== Supplied text

Hooten & the Lady is a British adventure drama television series that follows the story of two treasure hunter partners, British Museum curator Lady Alexandra (Ophelia Lovibond) who teams up with charismatic, roguish American adventurer Hooten (Michael Landes) in a series of global treasure-hunting escapades. It premiered on Sky 1 on 16 September 2016, and aired through 4 November 2016. The series premiered on The CW in the United States on 13 July 2017. It was cancelled by Sky 1 after one series in August 2017.

Synopsis
Travelling across the world together, Ulysses Hooten and Lady Alexandra Lindo-Parker, two initially unwilling partners, search for answers for the world's greatest mysteries. From the Amazon rainforest for Percy Fawcett's long-lost camp, to hunting across Russia for the 51st Fabergé egg, the two explore the world of the mythical and legendary. They travel from the snowy Himalayan Mountains in an attempt to track down the only scroll written by Buddha, to the catacombs of Rome to find the Libri Sibyllini, and to Alexandria on the hunt for Alexander the Great's lost tomb. A continuing storyline is of Alex's mother, Lady Lindo-Parker, who attempts to organise her daughter's wedding to her fiancé  Edward.

====

> [Prompt 1]: Copy out the whole series description word for word.
> [Prompt 2]: Please output, as a JSON list of strings with one string per line and blank lines left out, only the part of the entries that opens with the line containing "Name the smaller" and closes with the last line of the entries.
The series description and the entries after it have no connection to each other.

== Data provided

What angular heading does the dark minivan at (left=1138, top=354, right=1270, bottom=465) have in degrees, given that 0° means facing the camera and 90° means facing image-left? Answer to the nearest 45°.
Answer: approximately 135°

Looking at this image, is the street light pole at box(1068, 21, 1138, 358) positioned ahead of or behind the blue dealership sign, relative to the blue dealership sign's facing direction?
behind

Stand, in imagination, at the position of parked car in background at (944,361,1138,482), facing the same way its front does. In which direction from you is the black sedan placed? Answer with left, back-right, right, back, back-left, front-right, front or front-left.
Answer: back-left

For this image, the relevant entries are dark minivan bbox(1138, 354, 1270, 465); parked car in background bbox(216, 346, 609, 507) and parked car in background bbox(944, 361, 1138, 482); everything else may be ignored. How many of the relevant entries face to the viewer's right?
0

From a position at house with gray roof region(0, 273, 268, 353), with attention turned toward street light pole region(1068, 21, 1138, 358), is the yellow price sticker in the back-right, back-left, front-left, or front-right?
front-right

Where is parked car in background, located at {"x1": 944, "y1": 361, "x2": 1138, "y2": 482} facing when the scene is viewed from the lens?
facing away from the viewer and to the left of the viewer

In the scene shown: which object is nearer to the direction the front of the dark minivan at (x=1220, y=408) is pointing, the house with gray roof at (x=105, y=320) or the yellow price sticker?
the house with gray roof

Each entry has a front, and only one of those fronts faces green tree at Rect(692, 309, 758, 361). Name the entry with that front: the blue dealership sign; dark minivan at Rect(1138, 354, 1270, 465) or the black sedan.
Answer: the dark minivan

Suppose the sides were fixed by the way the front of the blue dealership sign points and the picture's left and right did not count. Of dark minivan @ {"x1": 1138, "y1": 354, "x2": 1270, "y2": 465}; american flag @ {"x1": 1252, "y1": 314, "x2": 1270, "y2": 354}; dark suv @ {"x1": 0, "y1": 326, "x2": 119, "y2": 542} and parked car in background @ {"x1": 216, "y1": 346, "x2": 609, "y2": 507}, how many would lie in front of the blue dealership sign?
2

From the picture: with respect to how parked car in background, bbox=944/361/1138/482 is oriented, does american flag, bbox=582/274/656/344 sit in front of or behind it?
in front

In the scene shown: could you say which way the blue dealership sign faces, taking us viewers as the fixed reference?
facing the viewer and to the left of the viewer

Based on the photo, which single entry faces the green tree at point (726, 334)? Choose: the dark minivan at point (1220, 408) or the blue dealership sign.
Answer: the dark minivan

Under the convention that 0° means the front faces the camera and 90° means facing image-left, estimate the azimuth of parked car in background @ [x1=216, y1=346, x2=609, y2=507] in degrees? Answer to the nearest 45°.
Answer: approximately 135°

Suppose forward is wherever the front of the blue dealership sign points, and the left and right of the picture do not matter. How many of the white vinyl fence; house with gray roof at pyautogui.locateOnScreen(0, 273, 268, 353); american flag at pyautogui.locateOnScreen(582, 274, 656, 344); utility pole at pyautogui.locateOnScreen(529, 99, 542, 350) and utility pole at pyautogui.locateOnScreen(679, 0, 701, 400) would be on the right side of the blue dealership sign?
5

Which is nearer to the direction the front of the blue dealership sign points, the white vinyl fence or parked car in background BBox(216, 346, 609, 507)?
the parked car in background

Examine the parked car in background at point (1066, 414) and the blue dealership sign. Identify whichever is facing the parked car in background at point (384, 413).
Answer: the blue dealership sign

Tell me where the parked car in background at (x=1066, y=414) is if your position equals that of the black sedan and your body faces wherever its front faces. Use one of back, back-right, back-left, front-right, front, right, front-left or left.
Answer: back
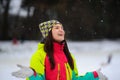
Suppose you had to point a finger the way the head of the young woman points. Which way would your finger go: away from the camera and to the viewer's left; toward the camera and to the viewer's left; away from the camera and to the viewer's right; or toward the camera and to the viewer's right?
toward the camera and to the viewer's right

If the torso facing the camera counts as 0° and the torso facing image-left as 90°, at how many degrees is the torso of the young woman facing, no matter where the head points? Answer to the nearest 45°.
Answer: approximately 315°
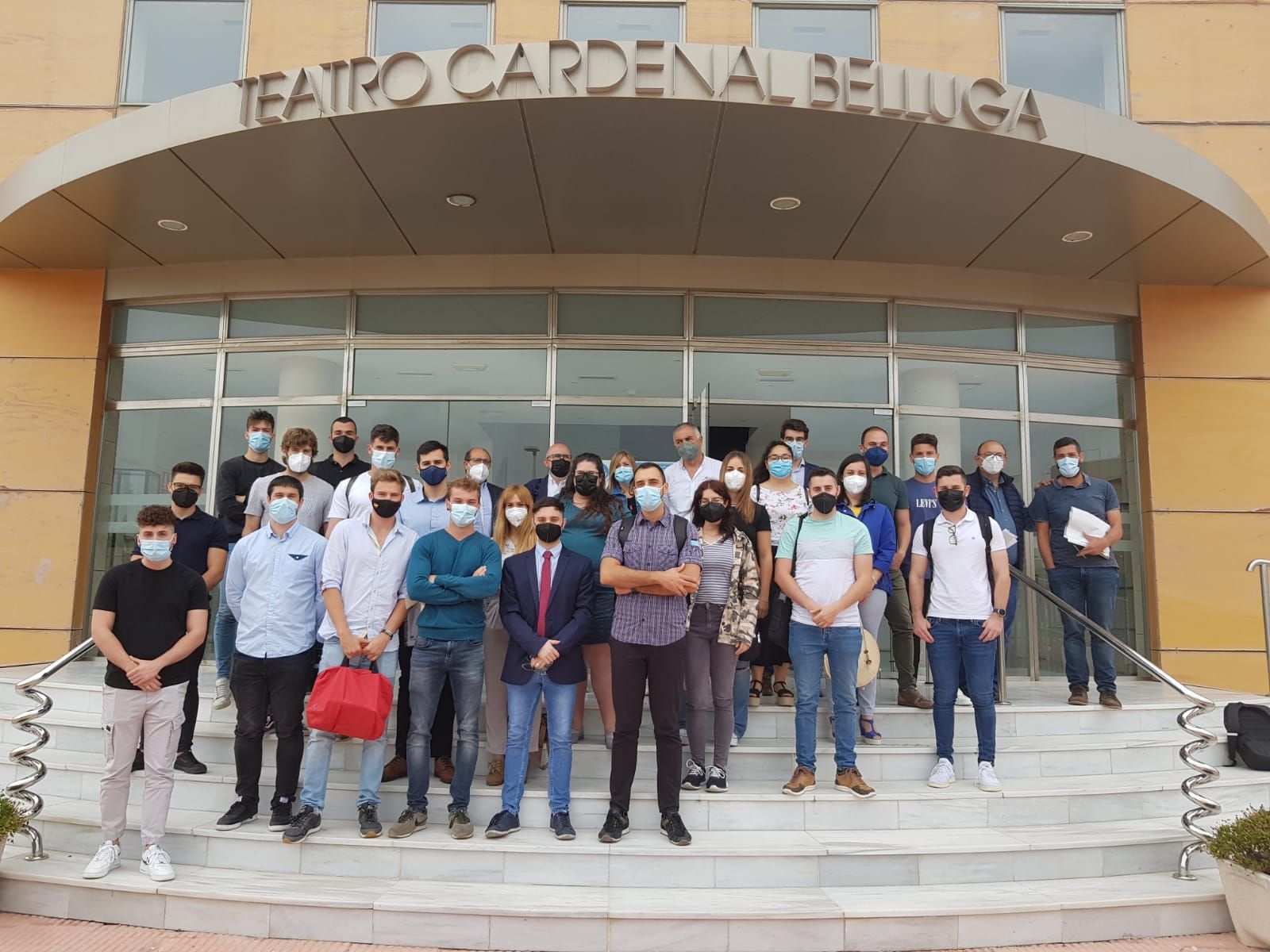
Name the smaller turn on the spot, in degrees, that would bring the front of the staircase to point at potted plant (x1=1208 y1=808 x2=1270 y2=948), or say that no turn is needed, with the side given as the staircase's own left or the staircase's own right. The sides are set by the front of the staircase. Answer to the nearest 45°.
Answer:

====

> [Exercise result 1]:
Hooten & the Lady is a British adventure drama television series that follows the story of two treasure hunter partners, British Museum curator Lady Alexandra (Ophelia Lovibond) who teams up with charismatic, roguish American adventurer Hooten (Michael Landes) in a series of global treasure-hunting escapades. It premiered on Sky 1 on 16 September 2016, and aired through 4 November 2016. The series premiered on The CW in the United States on 13 July 2017. It was cancelled by Sky 1 after one series in August 2017.

Synopsis
Travelling across the world together, Ulysses Hooten and Lady Alexandra Lindo-Parker, two initially unwilling partners, search for answers for the world's greatest mysteries. From the Amazon rainforest for Percy Fawcett's long-lost camp, to hunting across Russia for the 51st Fabergé egg, the two explore the world of the mythical and legendary. They travel from the snowy Himalayan Mountains in an attempt to track down the only scroll written by Buddha, to the catacombs of Rome to find the Libri Sibyllini, and to Alexandria on the hunt for Alexander the Great's lost tomb. A continuing storyline is of Alex's mother, Lady Lindo-Parker, who attempts to organise her daughter's wedding to her fiancé  Edward.

> [Exercise result 2]:
[
  "Name the smaller turn on the spot, in degrees, that would bring the front of the staircase to point at potted plant (x1=1208 y1=808 x2=1270 y2=948), or say that no turn is needed, with the side given as the staircase's own left or the staircase's own right. The sides are set by the front of the staircase. Answer to the nearest 45°.",
  "Answer:"
]